Editing alert policies#

To edit an existing alert policy, click the Edit button next to the policy:

Highlighted Edit button next to an alert policy in Dagster Cloud

Enabling and disabling alert policies#

To enable or disable an alert, use the toggle on the left side of the alert policy.

Deleting alert policies#

To delete an alert policy, click the Delete button next to the policy. When prompted, confirm the deletion.

Highlighted Delete button next to an alert policy in Dagster Cloud

Managing alert policies with the dagster-cloud CLI#

With the dagster-cloud CLI, you can:

Setting a full deployment's policies#

A list of alert policies can be defined in a single YAML file. After declaring your policies, set them for the deployment using the following command:

dagster-cloud deployment alert-policies sync -a <ALERT_POLICIES_PATH>

Viewing a full deployment's policies#

List the policies currently configured on the deployment by running:

dagster-cloud deployment alert-policies list

Configuring a Slack alert policy#

In this example, we'll configure a Slack notification to trigger whenever a run of a job succeeds or fails. This job, named sales_job, has a team tag of sales:

@op
def sales_computation():
    ...


@job(tags={"team": "sales"})
def sales_job():
    sales_computation()

In the alert policies YAML file, we'll define a policy that listens for jobs with a team tag of sales to succeed or fail. When this occurs, a notification will be sent to the sales-notification channel in the hooli workspace:

alert_policies:
  - name: "slack-alert-policy"
    description: "An alert policy to send a Slack notification to sales on job failure or success."
    tags:
      - key: "team"
        value: "sales"
    event_types:
      - "JOB_SUCCESS"
      - "JOB_FAILURE"
    notification_service:
      slack:
        slack_workspace_name: "hooli"
        slack_channel_name: "sales-notifications"

Configuring an email alert policy#

In this example, we'll configure an email alert when a job fails.
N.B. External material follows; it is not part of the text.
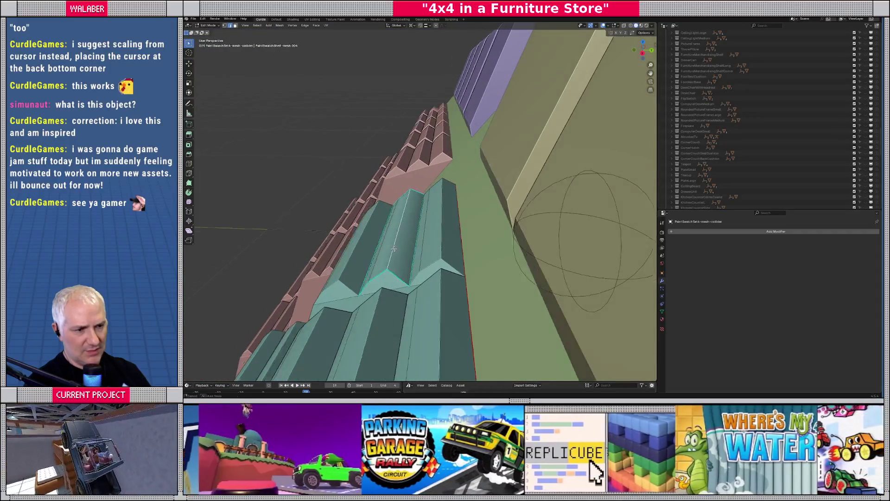
pyautogui.click(303, 25)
This job, named important_job, has a level tag of "critical":

def important_computation():
    ...


@job(tags={"level": "critical"})
def important_job():
    important_computation()

In the alert policies YAML file, we'll define a policy that listens for jobs with a level tag of critical to fail. When this occurs, an email notification will be sent to richard.hendricks@hooli.com and nelson.bighetti@hooli.com:

alert_policies:
  - name: "email-alert-policy"
    description: "An alert policy to email company executives during job failure."
    tags:
      - key: "level"
        value: "critical"
    event_types:
      - "JOB_FAILURE"
    notification_service:
      email:
        email_addresses:
          - "richard.hendricks@hooli.com"
          - "nelson.bighetti@hooli.com"

Configuring a Microsoft Teams alert policy#

In this example, we'll configure a Teams alert for when a Hybrid Agent goes down.

alert_policies:
  - name: "email-alert-policy"
    description: "An alert policy to email company executives during job failure."
    tags:
      - key: "level"
        value: "critical"
    event_types:
      - "AGENT_UNAVAILABLE"
    notification_service:
      microsoft_teams:
        webhook_url: "https://yourdomain.webhook.office.com/..."

If the agent stops heartbeating, a message will be sent via the incoming webhook URL.


Compatible event types#

When creating an alert policy using the CLI, only certain event_types can be specified together. You can specify multiple job run-based event types together (JOB_SUCCESS, JOB_FAILURE), or a tick-based event type (TICK_FAILURE), but attempting to mix these will result in an error.